Walmart is concerned about the U.S. economic outlook this year after its latest earnings projections showed that consumers were under heavy pressure.
Shares of the retail giant rose 0.4 percent after the big-box retailer gave its weaker-than-expected outlook for the year ahead.
The world’s largest retailer saw its full-year earnings forecast (pdf) fall below estimates, as tight consumer spending due to high inflation, may lead to pressure on profit margins.
“The consumer is still very pressured,” Walmart CFO John David Rainey told CNBC.
“And if you look at economic indicators, balance sheets are running thinner and savings rates are declining relative to previous periods. And so that’s why we take a pretty cautious outlook on the rest of the year.”
Skyrocketing consumer, rental, and food prices are raising fears among investors that the Federal Reserve will continue to hike borrowing rates to slow the U.S. economy, which may lead to a recession by the end of 2023.

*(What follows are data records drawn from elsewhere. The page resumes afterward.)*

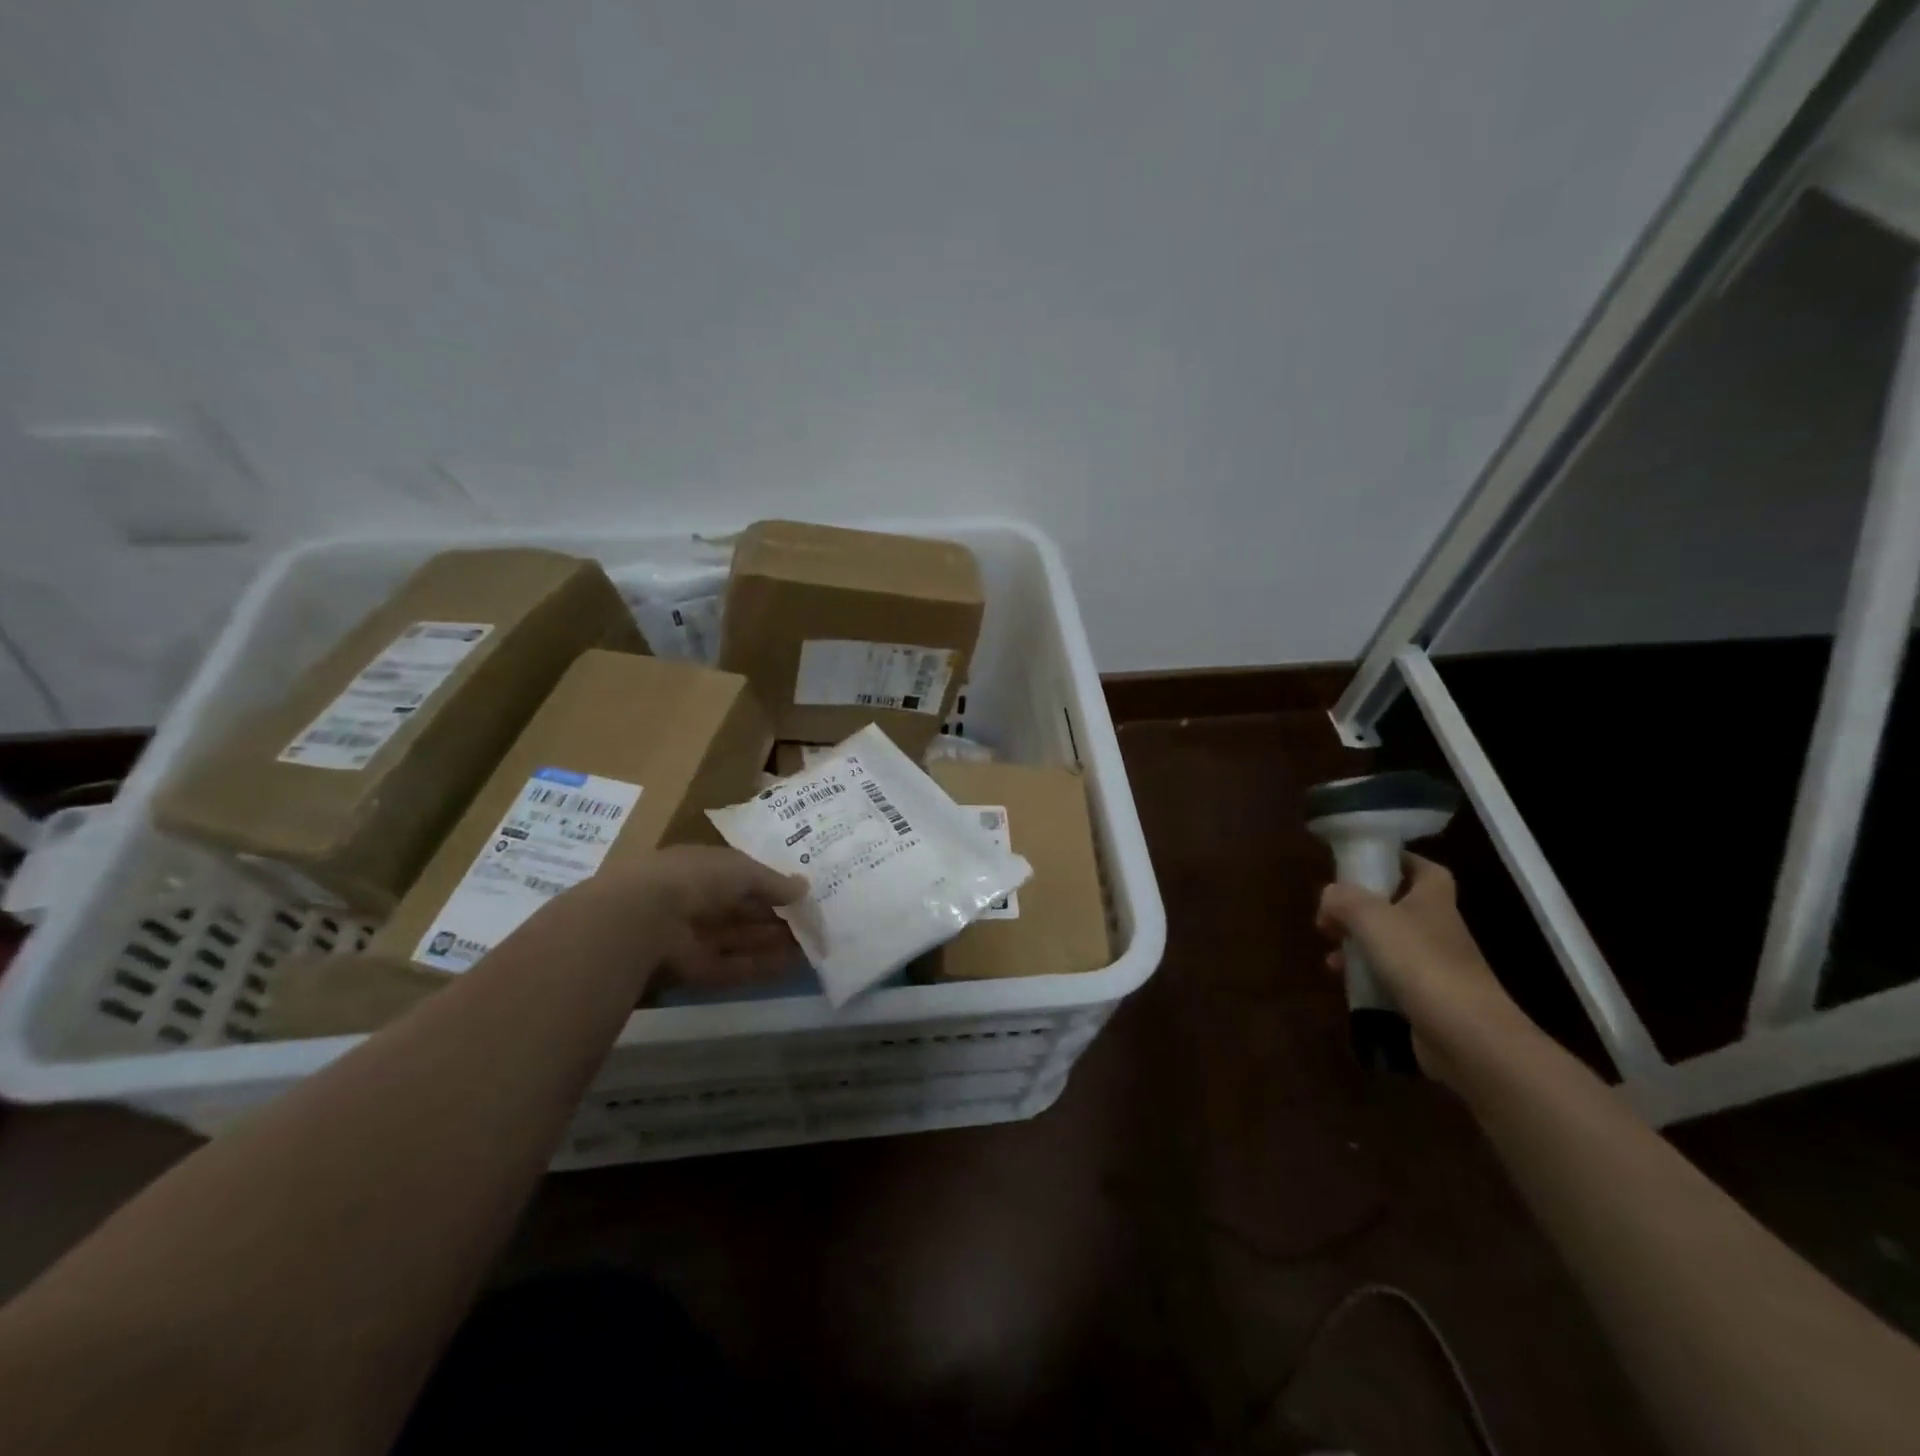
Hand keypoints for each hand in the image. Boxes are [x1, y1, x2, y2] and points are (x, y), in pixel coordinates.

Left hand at [584, 846, 807, 988]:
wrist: (641, 918)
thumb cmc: (694, 878)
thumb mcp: (741, 869)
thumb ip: (772, 881)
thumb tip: (804, 888)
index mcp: (699, 869)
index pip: (738, 878)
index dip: (769, 886)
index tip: (799, 895)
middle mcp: (694, 902)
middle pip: (740, 912)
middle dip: (773, 917)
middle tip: (810, 923)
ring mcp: (691, 938)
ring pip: (738, 940)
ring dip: (771, 942)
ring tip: (809, 945)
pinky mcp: (692, 971)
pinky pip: (731, 967)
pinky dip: (759, 967)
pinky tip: (790, 966)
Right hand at [1315, 853, 1527, 1084]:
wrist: (1467, 1035)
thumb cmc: (1420, 962)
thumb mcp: (1371, 917)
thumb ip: (1344, 898)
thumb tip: (1330, 894)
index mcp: (1433, 899)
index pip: (1423, 868)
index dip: (1396, 861)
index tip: (1362, 865)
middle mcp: (1437, 928)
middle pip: (1398, 906)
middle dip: (1360, 908)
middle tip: (1329, 916)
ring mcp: (1435, 965)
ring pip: (1389, 943)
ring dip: (1356, 943)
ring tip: (1329, 954)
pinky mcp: (1427, 998)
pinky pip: (1389, 977)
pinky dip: (1365, 976)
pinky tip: (1344, 982)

Last week Loretta Mester, president of the Federal Reserve Bank of Cleveland, said that more rate hikes may be necessary to cool down inflation.
Retail Giant Fends Off Price Hikes By Suppliers
The retailer continues to protect its customer base, by combating attempts by its product suppliers to hike prices.

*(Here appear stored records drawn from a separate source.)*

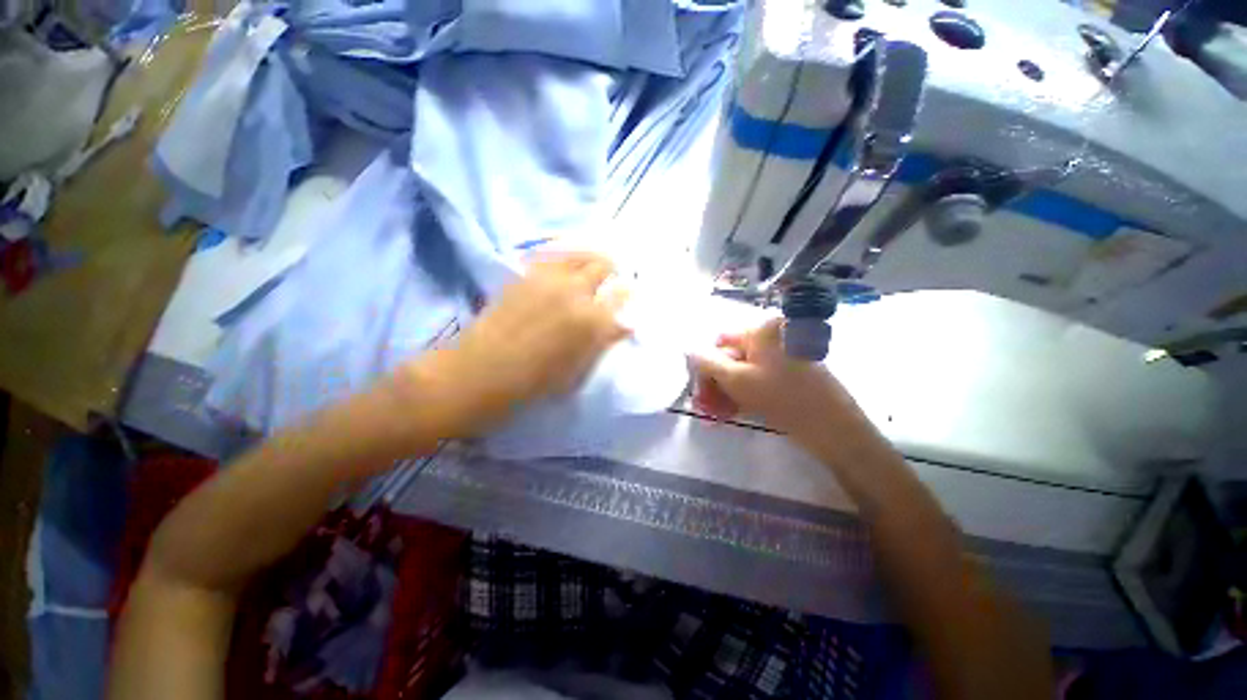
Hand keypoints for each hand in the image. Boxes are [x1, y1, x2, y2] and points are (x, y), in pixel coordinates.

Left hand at [394, 253, 630, 437]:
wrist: (482, 371)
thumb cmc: (535, 382)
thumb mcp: (578, 370)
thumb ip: (601, 343)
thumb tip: (621, 325)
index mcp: (593, 321)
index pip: (621, 296)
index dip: (627, 294)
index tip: (628, 295)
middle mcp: (575, 292)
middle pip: (604, 266)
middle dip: (613, 271)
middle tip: (612, 278)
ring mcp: (549, 279)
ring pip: (580, 254)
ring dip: (592, 258)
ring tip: (593, 266)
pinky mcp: (527, 275)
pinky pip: (554, 256)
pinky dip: (567, 257)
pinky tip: (567, 265)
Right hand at [688, 318, 862, 441]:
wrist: (832, 426)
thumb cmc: (781, 396)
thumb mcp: (736, 378)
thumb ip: (707, 362)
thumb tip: (688, 349)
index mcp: (761, 331)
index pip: (720, 342)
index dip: (705, 365)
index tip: (698, 389)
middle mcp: (771, 338)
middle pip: (731, 358)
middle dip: (714, 382)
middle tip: (704, 406)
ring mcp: (781, 357)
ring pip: (743, 372)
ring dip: (725, 391)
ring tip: (715, 414)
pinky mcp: (787, 375)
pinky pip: (757, 381)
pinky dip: (742, 394)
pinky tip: (731, 412)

“There’s still a lot of trepidation and uncertainty with the economic outlook. Balance sheets are continuing to get thinner, savings rate is roughly half of what it was at a pre-pandemic level and we’ve not been in a situation like this where the Fed is raising at the rate that it does,” Rainey told Reuters in a separate interview.
“So, that makes us cautious on the economic outlook because we simply don’t know what we don’t know,” the CFO added.
Meanwhile, Walmart CEO Doug McMillon, told investors on a post-earnings call, that he expects that “stubborn inflation” regarding dry goods, would have a “mixed” impact this year.